Lacson then did not ask his minority leader to intervene, nor did he ask any peer to heckle for him. “I did not cry foul. I quietly filed my reply in the best way I knew how…even when it was obvious that lapses were committed against my interest…”, he declared. “Conscious of those lapses, inadvertent or otherwise, committed by some of our colleagues in 2001…I have been very careful not to commit the same (in this instant case)”, Lacson added.

Yet, Villar says he is being unfairly prosecuted simply because he is a presidentiable, and his judges are likewise presidentiables, and calls the Ethics Committee to which his allies were invited to participate, but shunned, as a “kangaroo court”. Oh, for crying out loud.

Last Monday though, he claimed he would answer the accusations. So, why doesn’t he just face the music? Why doesn’t he just submit his response? Why is he assiduously trying to project martyrdom in the altar of politics, when he has time and again said that he “was proud of this C-5 project”. The hypocrisy sucks.

Or is he and his political acolytes in the Senate and beyond, simply invoking their privilege, as a member of the “august body”, to be spared from investigations by an old boy’s club? That they could, and do, as Cayetano inveterately does, investigate executive agencies, but not one of their own, for acts violative of the laws and proper conduct.

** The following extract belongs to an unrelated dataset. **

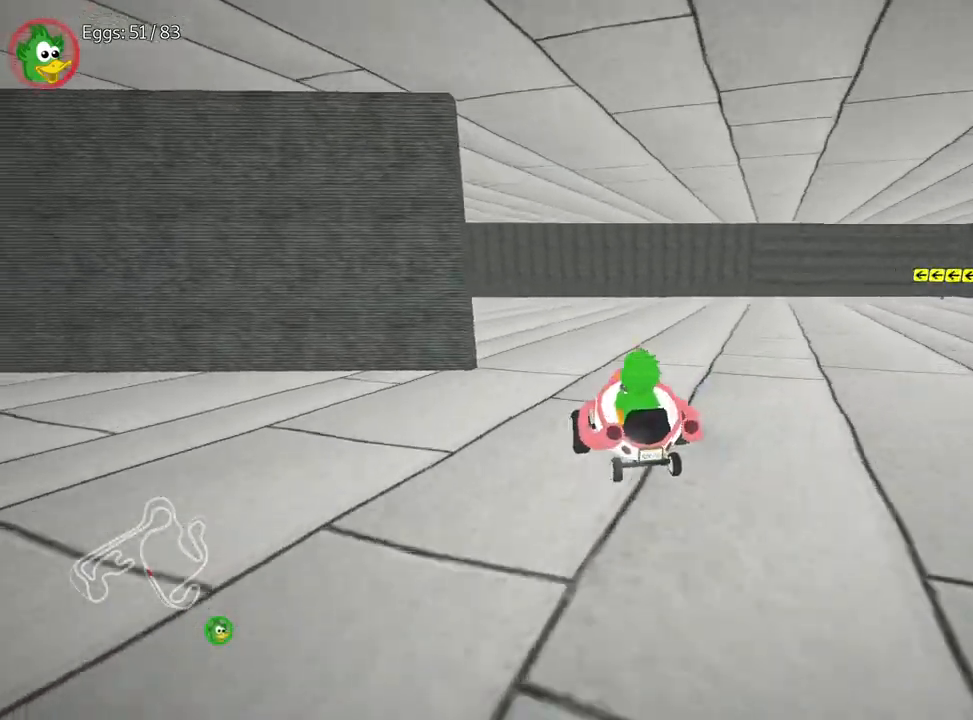
{"keys": ["down", "left"], "events": [[50, "left", "down"]]}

Sila pwede, pero tayo-tayo, hindi. Kanya-kanyang takipan? Is that what Cayetano, Pimentel, Arroyo, and Villar are trying to tell their peers in the Senate? Luckily for the people of this benighted land, Ping Lacson is an atypical practitioner of politics.

Dapat, maging “patas ang laban”. Or as the lawyers love to invoke, “Let justice be done, let the truth come out, though the heavens fall”.